The long march toward the zero friction

Abstract:
Friction causes massive energy dissipation and mechanical abrasion between machine component parts in the world every year (costing approximately 119 EJ). Understanding the mechanism of the frictional processes and searching for an optimum material combination, ideally providing a near frictionless state, are thus essential. Recent works show that near-zero interface friction can be realized in twisted 2D materials or 2D heterostructures due to their ultra-flat interface PES. However, the origin of friction is complex. Suppressing one primary source will make friction from other mechanisms to the surface. Thus, toward the pure zero friction state will be a long march.

The speaker will report the friction phenomenon of superlubric MoS₂/graphite and MoS₂/h-BN van der Waals heterostructure interfaces in this talk. Instead of reaching a frictionless state with a suppressed interface friction, in those interfaces, mechanisms like the edge pinning effect [1] and the variation of structure potential energy [2] start to dominate the friction processes and provide friction during the sliding and twisting.
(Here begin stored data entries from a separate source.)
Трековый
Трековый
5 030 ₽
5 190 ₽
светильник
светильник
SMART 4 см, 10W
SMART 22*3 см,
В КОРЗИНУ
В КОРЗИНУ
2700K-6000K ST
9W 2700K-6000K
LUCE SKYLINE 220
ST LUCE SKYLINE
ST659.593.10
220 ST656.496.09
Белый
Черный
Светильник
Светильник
Those phenomena explain why it is hard to realize low friction on the macro scale. The speaker will also further discuss the main challenges and give possible ways toward a pure zero friction state in the talk.

References

[1] Liao, M., Nicolini, P., Du, L., . . . Zhang, G. (2022). UItra-low friction and edge-pinning effect in large-lattice-mismatch van der Waals heterostructures. Nature Material, 21(1), 47-53.

[2] Liao, M., Andrea, S., Du, L., . . . Zhang, G. (2022). The twisting dynamic of large lattice mismatch van der Waals heterostructures. Under review by Nature Communications.